After making the purchase, I went straight to my rehearsal space, plugged it in and spent the next 4 hours in Les Paul-Marshall heaven, with tone a la Paul Kossoff. It's like nothing I've experienced before. While not exactly the type of music I play, it's some of the tone I measure all my euphoric Les Paul, screaming lead and killer vintage crunch against. Just seems it's how a Les Paul and Marshall should sound together, and there's just something about that Paul Kossoff tone that makes me crazy, and this is the closest I've ever come to it. I play a dirtier and more overdriven tone, so I put my Timmy pedal in front with a little boost, some OD and a ittle EQ, and just like that had that tone I've been after forever and only dreamed of until now. Even without the Timmy, the tone is every I've wanted. Can you tell I'm in love? lol

Thanks for taking a moment to read my post and sharing in my love and excitement. It's a big one off my list! (Now for the next one on my list. haha)


----------



## Greg Ellis (Oct 1, 2007)

That's an awesome piece of history man, wow! Great score!


----------



## sulphur (Jun 2, 2011)

That's in really nice shape, congrats!


----------



## High/Deaf (Aug 19, 2009)

Man, that thing is minty fresh! A JMP is one of my 'bucket list' items as well.


----------



## DrHook (Oct 28, 2013)

If that don't give you a woody, I don't know what would.

sweet deal!


----------



## LydianGuitars (Apr 18, 2013)

I have an '83 and love it. One of my faves for sure. This one looks stunning!


----------



## Atomic'76 (Oct 11, 2011)

Sweet amp man! I have a '78 2204 too and it will never leave me. I know EXACTLY what you are talking about with the tone.


----------



## hollowbody (Jan 15, 2008)

Very nice score! Looks like it`s in great shape!


----------



## bolero (Oct 11, 2006)

oh yeah, congratulations, that is a beauty!!


----------



## corailz (May 1, 2008)

Killer! That's a real beauty!


----------



## krall (Apr 19, 2009)

Congrats! Wow, it looks just like my old '78 CSA (Canadian export)..Wonder if it's the same one?



The serial:


----------



## Roryfan (Apr 19, 2010)

Great score. 

And thank you. I was toying with the idea of moving my '69 20W b/c I rarely get to turn it up but what the france was I thinking.


----------



## KV242 (Jan 6, 2013)

krall said:


> Congrats! Wow, it looks just like my old '78 CSA (Canadian export)..Wonder if it's the same one?

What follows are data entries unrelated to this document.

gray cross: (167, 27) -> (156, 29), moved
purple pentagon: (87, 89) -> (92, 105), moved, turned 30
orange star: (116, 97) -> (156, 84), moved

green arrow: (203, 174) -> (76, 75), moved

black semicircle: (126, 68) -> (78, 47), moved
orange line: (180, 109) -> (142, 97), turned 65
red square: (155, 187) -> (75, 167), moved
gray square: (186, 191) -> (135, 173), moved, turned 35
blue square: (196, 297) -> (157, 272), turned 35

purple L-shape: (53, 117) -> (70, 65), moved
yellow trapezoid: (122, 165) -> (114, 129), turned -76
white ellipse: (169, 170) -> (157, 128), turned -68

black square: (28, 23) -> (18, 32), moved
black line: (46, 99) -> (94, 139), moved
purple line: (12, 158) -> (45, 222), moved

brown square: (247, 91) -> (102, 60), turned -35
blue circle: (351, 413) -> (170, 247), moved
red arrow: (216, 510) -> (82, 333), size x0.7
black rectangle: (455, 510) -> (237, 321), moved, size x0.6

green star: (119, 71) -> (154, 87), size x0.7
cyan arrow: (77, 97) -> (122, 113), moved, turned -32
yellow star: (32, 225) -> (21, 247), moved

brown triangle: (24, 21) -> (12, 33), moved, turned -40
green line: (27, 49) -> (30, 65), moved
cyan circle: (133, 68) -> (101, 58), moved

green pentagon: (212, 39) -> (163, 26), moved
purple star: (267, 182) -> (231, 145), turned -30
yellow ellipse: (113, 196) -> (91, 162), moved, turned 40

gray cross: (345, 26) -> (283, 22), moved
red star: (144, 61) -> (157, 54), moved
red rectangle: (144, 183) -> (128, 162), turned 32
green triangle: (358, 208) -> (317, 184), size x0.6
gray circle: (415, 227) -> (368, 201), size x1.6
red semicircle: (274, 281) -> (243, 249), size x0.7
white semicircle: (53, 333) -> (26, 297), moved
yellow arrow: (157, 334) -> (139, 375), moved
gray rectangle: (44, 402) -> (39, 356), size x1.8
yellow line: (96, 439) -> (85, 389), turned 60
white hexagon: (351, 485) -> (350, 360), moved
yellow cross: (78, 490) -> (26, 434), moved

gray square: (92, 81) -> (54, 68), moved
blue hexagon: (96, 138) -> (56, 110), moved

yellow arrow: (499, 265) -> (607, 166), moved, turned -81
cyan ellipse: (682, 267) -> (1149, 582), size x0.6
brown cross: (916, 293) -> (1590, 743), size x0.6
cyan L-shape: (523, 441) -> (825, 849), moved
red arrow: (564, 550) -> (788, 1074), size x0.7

Ha! That's the one! Thanks for passing it along. She's in good hands, and will be adored and played lovingly. Lol


----------



## krall (Apr 19, 2009)

KV242 said:


> Ha! That's the one! Thanks for passing it along. She's in good hands, and will be adored and played lovingly. Lol


Right on! It's interesting to know where old gear end up. I sold it to a guy in Prince Edward Island a few years ago and that's the last I heard of it..Now in T.O. Cool!

Another pic I have of her along with her "siblings", lol


----------



## Roryfan (Apr 19, 2010)

krall said:


> Another pic I have of her along with her "siblings", lol


Papi muy gusto!


----------



## Diablo (Dec 20, 2007)

krall said:


> Right on! It's interesting to know where old gear end up. I sold it to a guy in Prince Edward Island a few years ago and that's the last I heard of it..Now in T.O. Cool!
> 
> Another pic I have of her along with her "siblings", lol


You're either unmarried, a famous rock star, or own a music store. There are no other possibilities.


----------



## julienpier (Aug 7, 2009)

Sweet mother Jesus! That's one hell of a collection you have!

By the way, congratulation Krall for your purchase!


----------